Starter questions and dares
Truths: What's the most embarrassing song you secretly love? What's a lie you told that you still feel bad about? Who in this room would you trade lives with for a day? What's your most irrational fear? What's the worst gift you ever gave someone?
Dares: Talk in an accent until your next turn. Let the group post a (harmless) status from your phone. Do your best impression of another player. Eat a spoonful of a condiment chosen by the group. Show everyone your most-used emoji list.
Playing with kids or coworkers? Keep a "family mode" rule: all truths and dares must pass the grandma test. Need turn order too? Put everyone's name on the main wheel and spin for who goes next.
Make it yours
Want to add, remove or reword the options? Hit “Customize this wheel” under the spinner — it opens this exact list in the full wheel editor, where you can edit entries, change the theme, and share your version with a link.
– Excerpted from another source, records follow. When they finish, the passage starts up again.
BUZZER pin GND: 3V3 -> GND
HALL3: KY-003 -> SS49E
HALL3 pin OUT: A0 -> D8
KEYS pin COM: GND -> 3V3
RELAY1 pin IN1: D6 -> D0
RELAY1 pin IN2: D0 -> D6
You can also toggle Remove winner after spin to run through every option without repeats.
FAQ
Is the wheel really 50/50 between truth and dare?
Yes — the wheel has four Truth and four Dare segments, and every spin lands uniformly at random, so both outcomes always have equal odds.
Can I make a wheel with actual questions on it?
Yes — click “Customize this wheel” and replace the segments with your own truths and dares, then share the link with your group.
Can we play remotely?
Absolutely. Share your screen on the call, or send the wheel link so everyone spins the same wheel on their turn.